I venture that in Obama's careful calibration of his post-racial America there is always a fear of white fear. He is exquisitely sensitive to white — particularly non-elite white — impressions of his occupancy of the White House. He is eager not to disconcert Middle America, and had blundered only days before in his intervention in the Gates-Crowley affair. This ruffled many whites: They were taken aback, disquieted and were reminded, perhaps, of Obama's remarks about bitter and intolerant small-town voters who cling to their faith and guns, made before the Pennsylvania primary....What bothered me about Biden's presence — as I hinted here — is that it underscored the fact that the President was on Gates's side with respect to the disputed facts of the incident. It reminded us that it wouldn't have worked to have Obama bringing the 2 men together, because Obama had thrown away his potential as a mediator even as he now wants to pose as a mediator. That was all very incoherent, as was the silly remedy of bringing in Biden.
I was not privy to the reasoning behind the decision to draw Biden into the meeting. But I do know that his presence altered the racial chemistry in a crucial way. And in doing so, it allowed President Obama to ensure that he didn't compound those racial fears — incipient, unsettling —that he'd stoked days before when he "acted stupidly."

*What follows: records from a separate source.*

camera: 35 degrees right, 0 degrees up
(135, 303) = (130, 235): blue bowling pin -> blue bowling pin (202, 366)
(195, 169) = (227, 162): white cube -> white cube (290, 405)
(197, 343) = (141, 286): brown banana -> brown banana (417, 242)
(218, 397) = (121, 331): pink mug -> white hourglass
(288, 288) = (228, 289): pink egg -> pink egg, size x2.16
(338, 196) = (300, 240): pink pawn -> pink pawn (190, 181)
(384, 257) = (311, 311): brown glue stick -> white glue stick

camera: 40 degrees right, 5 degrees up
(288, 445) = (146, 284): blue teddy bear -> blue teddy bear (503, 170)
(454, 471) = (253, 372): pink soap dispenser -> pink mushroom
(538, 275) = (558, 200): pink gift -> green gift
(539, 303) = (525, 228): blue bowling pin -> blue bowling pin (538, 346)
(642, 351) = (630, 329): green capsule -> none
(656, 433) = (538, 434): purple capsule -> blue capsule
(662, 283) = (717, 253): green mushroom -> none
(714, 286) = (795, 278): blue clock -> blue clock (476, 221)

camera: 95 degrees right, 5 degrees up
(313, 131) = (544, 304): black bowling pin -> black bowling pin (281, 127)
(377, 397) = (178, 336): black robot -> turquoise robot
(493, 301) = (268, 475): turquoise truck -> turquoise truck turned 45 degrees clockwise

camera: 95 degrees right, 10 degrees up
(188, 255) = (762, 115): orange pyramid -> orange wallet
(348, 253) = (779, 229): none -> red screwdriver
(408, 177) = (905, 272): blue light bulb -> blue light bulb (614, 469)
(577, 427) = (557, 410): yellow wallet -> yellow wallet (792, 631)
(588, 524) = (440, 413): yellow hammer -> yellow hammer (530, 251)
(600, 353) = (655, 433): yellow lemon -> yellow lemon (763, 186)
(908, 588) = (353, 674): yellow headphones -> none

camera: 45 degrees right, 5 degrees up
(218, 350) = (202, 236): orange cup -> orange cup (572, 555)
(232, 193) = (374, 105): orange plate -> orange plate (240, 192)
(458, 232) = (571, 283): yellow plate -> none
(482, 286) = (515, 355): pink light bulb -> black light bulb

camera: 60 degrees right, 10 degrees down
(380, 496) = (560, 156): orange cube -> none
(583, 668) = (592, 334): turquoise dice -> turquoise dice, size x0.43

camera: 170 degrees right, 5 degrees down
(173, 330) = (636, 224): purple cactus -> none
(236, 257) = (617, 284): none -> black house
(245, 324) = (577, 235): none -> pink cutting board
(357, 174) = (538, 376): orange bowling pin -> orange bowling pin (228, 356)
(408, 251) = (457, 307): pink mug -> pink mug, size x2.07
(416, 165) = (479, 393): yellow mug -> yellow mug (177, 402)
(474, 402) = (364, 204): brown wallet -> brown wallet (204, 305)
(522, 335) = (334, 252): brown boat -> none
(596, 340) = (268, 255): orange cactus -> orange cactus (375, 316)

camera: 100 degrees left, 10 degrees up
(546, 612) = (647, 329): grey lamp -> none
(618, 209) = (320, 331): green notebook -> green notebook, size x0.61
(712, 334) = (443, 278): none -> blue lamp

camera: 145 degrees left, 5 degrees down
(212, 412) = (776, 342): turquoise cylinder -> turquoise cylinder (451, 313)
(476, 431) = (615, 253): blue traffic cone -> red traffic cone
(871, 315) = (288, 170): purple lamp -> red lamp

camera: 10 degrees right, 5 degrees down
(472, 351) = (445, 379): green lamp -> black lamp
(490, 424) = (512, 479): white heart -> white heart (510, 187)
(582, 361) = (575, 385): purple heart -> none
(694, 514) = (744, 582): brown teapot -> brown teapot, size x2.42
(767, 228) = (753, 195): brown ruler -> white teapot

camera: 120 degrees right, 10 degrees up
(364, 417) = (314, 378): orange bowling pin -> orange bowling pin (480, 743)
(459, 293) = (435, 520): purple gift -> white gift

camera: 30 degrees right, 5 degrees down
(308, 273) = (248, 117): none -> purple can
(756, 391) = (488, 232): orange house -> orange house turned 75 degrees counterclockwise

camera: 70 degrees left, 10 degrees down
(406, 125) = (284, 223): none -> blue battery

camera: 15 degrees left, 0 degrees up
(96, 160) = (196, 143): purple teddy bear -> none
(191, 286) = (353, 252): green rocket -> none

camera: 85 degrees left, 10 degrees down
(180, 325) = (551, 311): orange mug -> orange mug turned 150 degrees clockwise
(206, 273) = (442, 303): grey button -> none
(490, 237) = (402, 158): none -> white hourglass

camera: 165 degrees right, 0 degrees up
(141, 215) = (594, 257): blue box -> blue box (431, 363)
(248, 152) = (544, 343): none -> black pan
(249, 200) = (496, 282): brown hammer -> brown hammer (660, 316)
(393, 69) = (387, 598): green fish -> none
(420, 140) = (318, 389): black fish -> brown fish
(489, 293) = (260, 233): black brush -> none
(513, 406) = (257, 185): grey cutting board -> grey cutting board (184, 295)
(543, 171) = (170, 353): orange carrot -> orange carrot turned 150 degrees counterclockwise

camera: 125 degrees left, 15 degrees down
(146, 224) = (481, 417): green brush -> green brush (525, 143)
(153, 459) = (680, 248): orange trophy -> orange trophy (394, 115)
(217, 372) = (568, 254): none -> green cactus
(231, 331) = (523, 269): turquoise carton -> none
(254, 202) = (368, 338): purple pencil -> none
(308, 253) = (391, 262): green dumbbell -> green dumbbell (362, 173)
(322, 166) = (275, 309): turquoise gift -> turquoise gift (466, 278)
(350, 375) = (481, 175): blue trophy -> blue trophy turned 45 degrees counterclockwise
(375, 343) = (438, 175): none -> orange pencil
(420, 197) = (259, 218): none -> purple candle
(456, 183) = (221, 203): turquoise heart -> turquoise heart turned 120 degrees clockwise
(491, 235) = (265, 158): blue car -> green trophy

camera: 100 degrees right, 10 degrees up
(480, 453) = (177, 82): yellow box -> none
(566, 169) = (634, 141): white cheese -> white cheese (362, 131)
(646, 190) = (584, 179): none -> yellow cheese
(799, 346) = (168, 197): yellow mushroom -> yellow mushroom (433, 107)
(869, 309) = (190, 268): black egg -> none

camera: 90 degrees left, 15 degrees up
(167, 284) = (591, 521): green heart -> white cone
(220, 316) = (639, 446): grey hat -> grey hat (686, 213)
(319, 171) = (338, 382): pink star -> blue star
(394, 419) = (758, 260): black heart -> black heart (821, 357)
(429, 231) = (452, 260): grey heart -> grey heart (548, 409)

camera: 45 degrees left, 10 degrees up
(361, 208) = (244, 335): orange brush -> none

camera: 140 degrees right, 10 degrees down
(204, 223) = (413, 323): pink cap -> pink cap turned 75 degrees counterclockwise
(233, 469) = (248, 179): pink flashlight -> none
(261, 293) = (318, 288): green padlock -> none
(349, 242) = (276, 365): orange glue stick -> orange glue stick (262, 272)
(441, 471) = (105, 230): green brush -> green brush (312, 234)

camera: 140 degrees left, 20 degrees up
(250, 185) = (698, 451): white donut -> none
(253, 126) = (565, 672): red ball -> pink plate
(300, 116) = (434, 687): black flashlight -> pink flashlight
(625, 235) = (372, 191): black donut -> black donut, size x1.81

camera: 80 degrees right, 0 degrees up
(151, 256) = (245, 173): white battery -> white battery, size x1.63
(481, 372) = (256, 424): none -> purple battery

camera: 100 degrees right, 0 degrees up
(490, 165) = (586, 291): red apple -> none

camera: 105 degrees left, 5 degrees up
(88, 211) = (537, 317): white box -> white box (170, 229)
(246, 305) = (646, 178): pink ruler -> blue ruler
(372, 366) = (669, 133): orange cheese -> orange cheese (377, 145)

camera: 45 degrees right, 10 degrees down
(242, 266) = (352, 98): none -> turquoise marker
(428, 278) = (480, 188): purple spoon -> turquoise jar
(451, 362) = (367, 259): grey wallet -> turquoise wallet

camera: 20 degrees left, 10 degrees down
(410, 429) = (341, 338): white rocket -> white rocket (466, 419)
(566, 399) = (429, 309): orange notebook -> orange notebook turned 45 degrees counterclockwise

Well, Biden is next in line for the Presidency, and Obama had (stupidly) vacated the presidential seat for an issue that supposedly demanded presidential attention. (It didn't, but if it did, Obama had disqualified himself to act upon it.) Biden was needed so it wouldn't be 2 men who thought one thing happened against 1 man who thought something else, and then it seemed — Varadarajan saw it this way — that the 2 against 1 problem was 2 black men against 1 white man — that they require (or think we require) racial balancing.